I’m definitely not an expert here, but is that because the`q` isn’t present as a dense matrix until you copy it. It’s stored in packed form as a product of Householder reflectors. Do you actually a dense copy? You can multiply by it while still in packed form.

2 Likes

@malacroi is correct. Extracting Q from the data structure you get from qr or qr! is expensive. IIRC, it’s O(N^3) work.
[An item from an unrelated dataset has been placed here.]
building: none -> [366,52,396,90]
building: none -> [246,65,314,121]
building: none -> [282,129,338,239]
If you just want to multiply D by Q’, for example, then `f.Q'*B` is what you want.

For example

``````julia> A=rand(1000,1000); AC=copy(A); AF=qr!(A);

julia> C=AF.Q*AF.R; norm(C-AC)
4.49007e-13

julia> D=AF.Q'*AC; RC=copy(AF.R); norm(D-RC)
1.27313e-13
``````

The copy of AF.R is cheap because you don’t have to compute anything new. Not so if you do AF.Q.

1 Like

The fast way to extract the `Q` factor as a dense matrix is just what you already do in your first example, namely `Array(f.Q)`. Indeed, `copy` will probably fall back on a general method that uses indexing, which is slow for the way `f.Q` is stored/represented.

If you want to make a copy of an array or some object that behaves as it, but is maybe not explicit (like a Q factor, or a transposed matrix), and you want the result to be a explicit `Array` that has fast indexing and its own memory, then `Array(object)` is a good way.

1 Like

Looks like we’re missing a specialized `copy(x::QRPackedQ) = Array(x)` method for performance. But maybe that method should even return a `QRPackedQ` object, since `copy` doesn’t have to return an `Array`. You could file an issue in GitHub.
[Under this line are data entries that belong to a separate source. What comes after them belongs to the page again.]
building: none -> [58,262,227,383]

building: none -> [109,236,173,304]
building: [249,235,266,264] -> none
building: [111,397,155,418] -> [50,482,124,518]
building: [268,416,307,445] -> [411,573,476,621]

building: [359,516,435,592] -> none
`C=Array(AF.Q)` is ok if you must have Q. It is far better than copy. The allocation burden seems a bit steep for the 8MB you need to store Q.

``````julia> A=rand(1000,1000); AF=qr!(A);

julia> @btime C=Array(\$AF.Q);
31.310 ms (8 allocations: 22.89 MiB)
``````

Currently `svdvals` relies on a copy.

``````svdvals(A::AbstractMatrix{<:BlasFloat}) = svdvals!(copy(A))
``````

I realize that I may evaluate `svdvals(Array(Q))` instead of `svdvals(Q)`, however is it reasonable to expect `svdvals` to perform this by itself? This is a different question from whether we should implement a specific method for `copy(::AbstractQ)`, as — from the suggestions above — `copy` might not be be the best choice for certain types of matrices.